Proposed new rules governing the operation of dark pools in Europe are too restrictive, according to market participants speaking at the TradeTech equity trading conference in London on April 22.
By None

Proposed new rules governing the operation of dark pools in Europe are too restrictive, according to market participants speaking at the TradeTech equity trading conference in London on April 22.

Buy-side speakers and venue operators called for regulators to adopt a less onerous approach that allowed individual traders to determine their level of interaction with dark pools.

In April, the Committee of European Securities Regulators proposed a range of dark pool reforms in its consultation paper on MiFID that would affect both broker-dealer dark pools and non-displayed multilateral trading facilities (MTFs).

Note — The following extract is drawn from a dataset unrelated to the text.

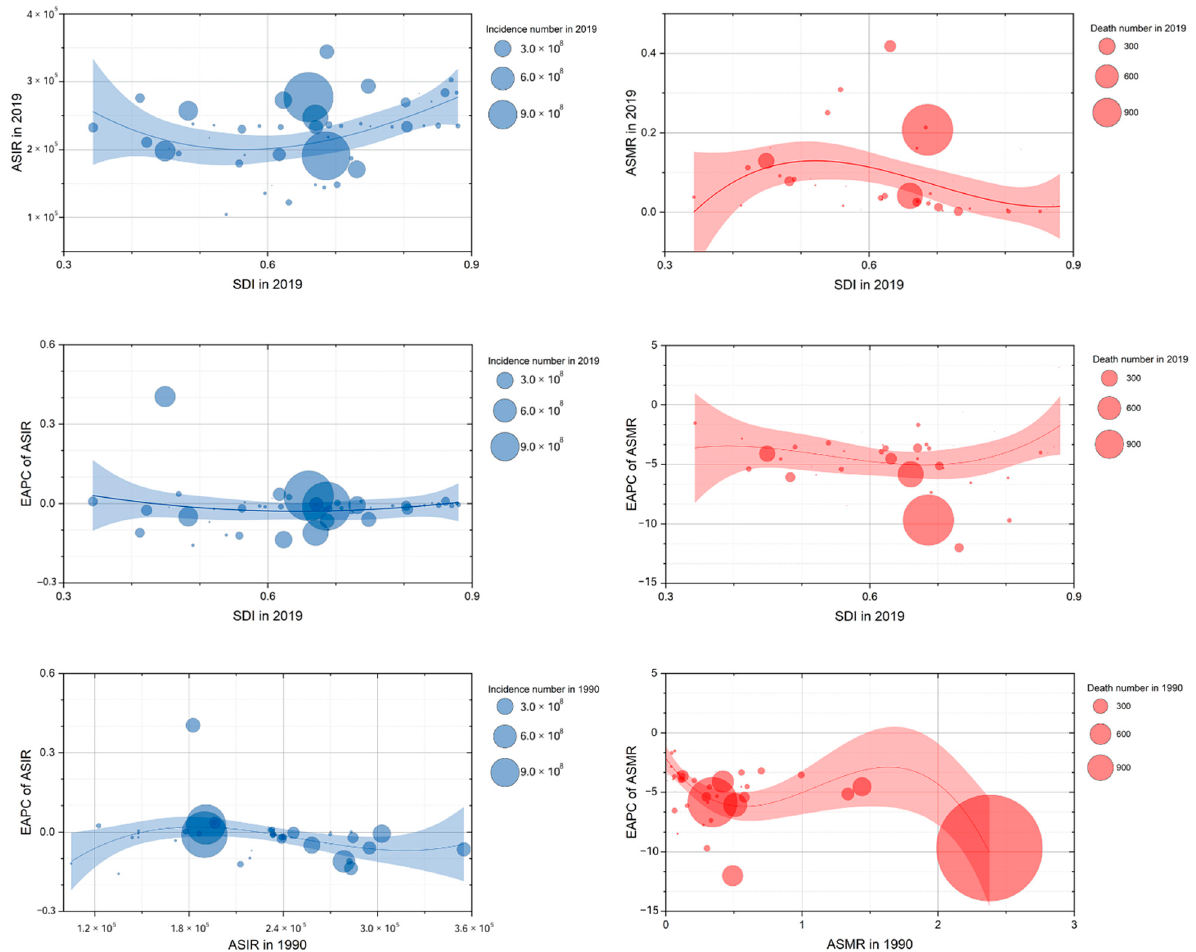
Figure 7. The correlation between ASIR/ASMR of upper respiratory infections and SDI (in 2019), EAPC of ASIR/ASMR and SDI (in 2019), and EAPC of ASIR/ASMR and ASIR/ASMR (in 1990), in Asian countries. ASIR, age-standardized incidence rate; ASMR, age-standardized mortality rate; SDI, Socio-demographic Index; EAPC, estimated annual percentage change.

These include a revision of the waivers that allow venues to forego the publication of pre-trade quotes and the reclassification of broker dark pools as MTFs when they reach a certain size.

“The pre-trade waivers as they stand fragment liquidity further as it’s not possible to mix dark order flow with displayed trading,” said Natan Tiefenbrun, commercial director at Turquoise, which operates a mid-point dark book and TQ Lens aggregation service. “Furthermore the price reference waiver kills innovation as it effectively bans price improvement.”

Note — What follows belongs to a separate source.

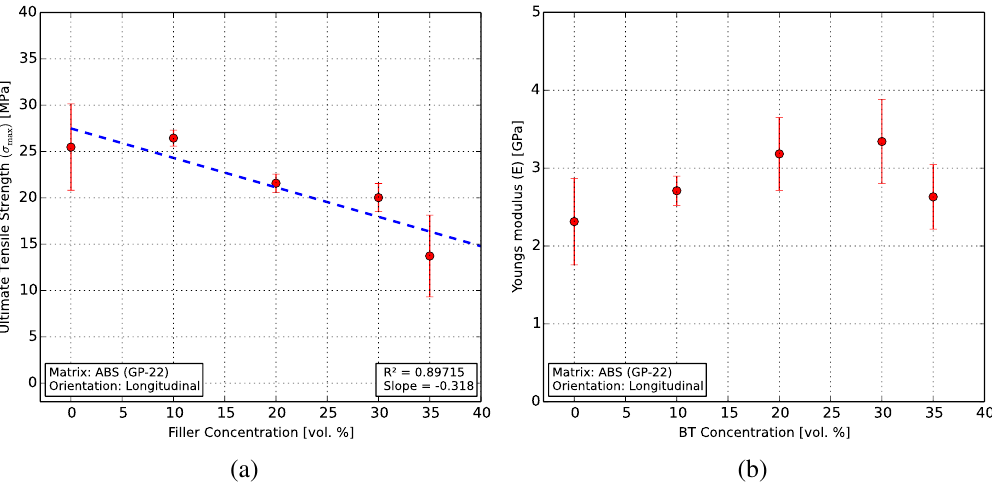
Figure 11. Results from the tensile characterization. ( a ) A linearly decreasing UTS ( σ max ) with increasing BT filler concentration was observed from 25.5 to 13.7 MPa. ( b ) The Young’s modulus of the composites showed a slight increase compared to that of ABS.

Paul O’Donnell, chief operating officer at fellow MTF BATS Europe, added that brokers operating internal crossing engines have similar functionality to MTFs but are not governed by the same restrictions, such as equal access.

However, Kristian West, managing director, equity trading, J.P. Morgan Asset Management, said that having different types of systems is beneficial and that his firm finds significant price improvement nine times out of ten when trading in dark pools. “If regulation made all dark pools equal, it would be a hindrance to our trading,” he said. “It would be more useful as a trader to have individual control rather than ensuring all dark venues are created equal.”

West, who pointed out that J.P. Morgan had conducted its own analysis on liquidity flows within dark pools to assess the risks and costs of each, argued that traders should determine the minimum size of order they wanted to interact with, rather than let regulators decide. This is a feature already employed by many dark pools across Europe.

John Rigler, head of trading at Artemis Investment Management said price was his overriding priority, rather than number of orders. “I know that more often than not, my parent order is going to reside in a broker dark pool before it goes out to the public markets.”

The ongoing industry debate surrounding the impact of dark trading has been fuelled by the Federation of European Securities Exchanges, which has asserted that broker-dealer dark pools threaten price formation because they are increasingly matching small orders that could have been traded on lit venues. However, according to Turquoise’s Tiefenbrun, “There is not a shred of evidence to suggest dark pools threaten price formation.”

Jon Ross, global head of execution services at Chicago-based market maker GETCO, added that his firm is looking to launch its own crossing network in Europe and that this new venue is not intended to influence price discovery. “We just want to give clients the opportunity to execute against liquidity they would not have otherwise interacted with, with minimum information leakage.”